Although it’s partnership with the Sierra Club has ended, the natural gas giant still has powerful friends.
In 2011, the American Lung Association (ALA) launched a national ad campaign— television, radio, online, and outdoor advertisements—targeting the coal industry and Republicans for their opposition to the EPA’s clean air regulations.
Chesapeake was a major donor to the ALA campaign. Although exactly how much the company donated is not clear, the ALA’s 2010 annual report said Chesapeake “provided the funds that allowed the American Lung Association to create a new public service campaign based on the Fighting for Air platform. In addition to traditional radio and television advertisements, the campaign includes online components, print, and even outdoor advertising.”
At the time, the Obama administration was battling the coal industry over its air regulations. The ALA was a key ally.
The EPA awarded $2.3 million in grants to the American Lung Association in 2010. Overall, the EPA has given the American Lung Association’s Washington headquarters $7.7 million, as well as $20.4 million in taxpayer money to 61 American Lung Association affiliates.
When Chesapeake spent $2.7 million in 2010 lobbying on natural gas and hydrofracking bills, the EPA was one of its targets. According to its lobbying report, Chesapeake lobbied the EPA on the subject: “Use of Natural Gas as an air emission control technology.”
Chesapeake’s largesse extends to both parties.
The company is listed as a top campaign contributor to 74 members of Congress since 2008, including John Sullivan (R., Okla.), who introduced the House version of the NATGAS Act, and Dan Boren (D., Okla.), the chair of the House Natural Gas Caucus.
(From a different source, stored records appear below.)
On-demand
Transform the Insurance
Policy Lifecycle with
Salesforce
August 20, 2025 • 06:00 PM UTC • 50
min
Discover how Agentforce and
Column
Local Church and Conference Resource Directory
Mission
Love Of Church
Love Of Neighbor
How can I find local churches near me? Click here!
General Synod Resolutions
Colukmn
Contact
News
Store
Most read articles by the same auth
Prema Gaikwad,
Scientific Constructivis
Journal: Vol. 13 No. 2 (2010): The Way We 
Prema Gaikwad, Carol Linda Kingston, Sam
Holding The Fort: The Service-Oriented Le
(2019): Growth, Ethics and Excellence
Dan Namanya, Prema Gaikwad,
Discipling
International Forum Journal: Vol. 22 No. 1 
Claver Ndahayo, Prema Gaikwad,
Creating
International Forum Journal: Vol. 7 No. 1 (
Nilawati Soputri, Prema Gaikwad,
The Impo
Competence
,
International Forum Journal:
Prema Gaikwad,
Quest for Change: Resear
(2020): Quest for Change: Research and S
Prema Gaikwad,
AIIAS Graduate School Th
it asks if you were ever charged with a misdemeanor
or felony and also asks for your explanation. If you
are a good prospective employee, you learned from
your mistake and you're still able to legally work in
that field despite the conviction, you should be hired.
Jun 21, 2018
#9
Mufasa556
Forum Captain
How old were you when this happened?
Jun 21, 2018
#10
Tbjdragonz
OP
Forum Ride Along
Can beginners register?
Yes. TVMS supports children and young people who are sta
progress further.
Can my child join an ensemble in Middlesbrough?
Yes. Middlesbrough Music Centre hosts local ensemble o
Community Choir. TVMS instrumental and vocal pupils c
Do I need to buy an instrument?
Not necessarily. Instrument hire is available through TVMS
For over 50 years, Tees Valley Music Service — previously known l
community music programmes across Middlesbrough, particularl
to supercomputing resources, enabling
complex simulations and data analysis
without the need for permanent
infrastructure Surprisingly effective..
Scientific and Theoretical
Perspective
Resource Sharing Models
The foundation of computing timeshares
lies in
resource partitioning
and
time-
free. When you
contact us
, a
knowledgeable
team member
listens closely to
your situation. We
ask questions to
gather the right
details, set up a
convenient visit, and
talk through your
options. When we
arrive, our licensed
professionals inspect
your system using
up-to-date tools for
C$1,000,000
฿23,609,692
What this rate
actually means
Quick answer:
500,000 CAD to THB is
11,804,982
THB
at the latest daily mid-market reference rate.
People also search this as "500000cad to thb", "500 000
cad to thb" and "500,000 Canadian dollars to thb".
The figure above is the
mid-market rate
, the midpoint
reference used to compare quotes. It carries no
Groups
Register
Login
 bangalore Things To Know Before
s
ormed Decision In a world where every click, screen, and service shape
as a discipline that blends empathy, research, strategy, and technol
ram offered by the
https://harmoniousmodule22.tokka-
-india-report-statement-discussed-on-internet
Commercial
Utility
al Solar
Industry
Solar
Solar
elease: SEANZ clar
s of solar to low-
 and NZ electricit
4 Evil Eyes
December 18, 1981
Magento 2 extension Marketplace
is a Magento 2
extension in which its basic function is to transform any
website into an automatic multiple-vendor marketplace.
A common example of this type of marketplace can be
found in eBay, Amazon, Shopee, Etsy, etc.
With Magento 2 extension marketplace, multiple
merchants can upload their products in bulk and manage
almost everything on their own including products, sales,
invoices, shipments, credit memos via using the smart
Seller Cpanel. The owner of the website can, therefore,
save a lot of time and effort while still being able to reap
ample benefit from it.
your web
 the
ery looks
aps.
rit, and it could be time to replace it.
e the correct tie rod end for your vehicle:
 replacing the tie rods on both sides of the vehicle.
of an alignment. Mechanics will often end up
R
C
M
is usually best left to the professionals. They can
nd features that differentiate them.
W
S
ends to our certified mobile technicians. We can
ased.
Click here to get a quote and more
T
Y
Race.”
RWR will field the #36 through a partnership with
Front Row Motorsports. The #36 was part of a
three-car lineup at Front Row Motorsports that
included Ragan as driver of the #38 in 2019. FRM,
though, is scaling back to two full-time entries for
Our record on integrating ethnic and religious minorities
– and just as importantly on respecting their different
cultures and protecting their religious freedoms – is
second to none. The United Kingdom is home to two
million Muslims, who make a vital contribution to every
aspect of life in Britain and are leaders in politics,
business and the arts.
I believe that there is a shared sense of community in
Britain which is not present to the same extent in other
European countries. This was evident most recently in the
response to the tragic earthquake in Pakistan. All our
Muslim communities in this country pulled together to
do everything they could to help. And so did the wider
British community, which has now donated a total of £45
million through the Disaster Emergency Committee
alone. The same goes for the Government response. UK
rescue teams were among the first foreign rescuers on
It is the 24th largest contributor to outside political spending groups so far in the 2012 election, donating $250,000. It also has its own PAC, which has spent $678,948 so far in this year’s election cycle.
Then there are front groups like the American Clean Skies Foundation, whose chairman and founder is Aubrey McClendon. According to its website, the foundation’s mission is to “advance America’s energy independence and a cleaner, low-carbon environment through expanded use of natural gas, renewables and efficiency.”
The foundation even runs its own TV station, CleanSkies.tv. The station recruited “peer-group partners” to advise it, including Honda USA, Natural Gas Vehicles for America, and Clean Energy Fuels, the natural gas company owned by energy tycoon T. Boone Pickens.
The American Natural Gas Association did not respond to requests for comment.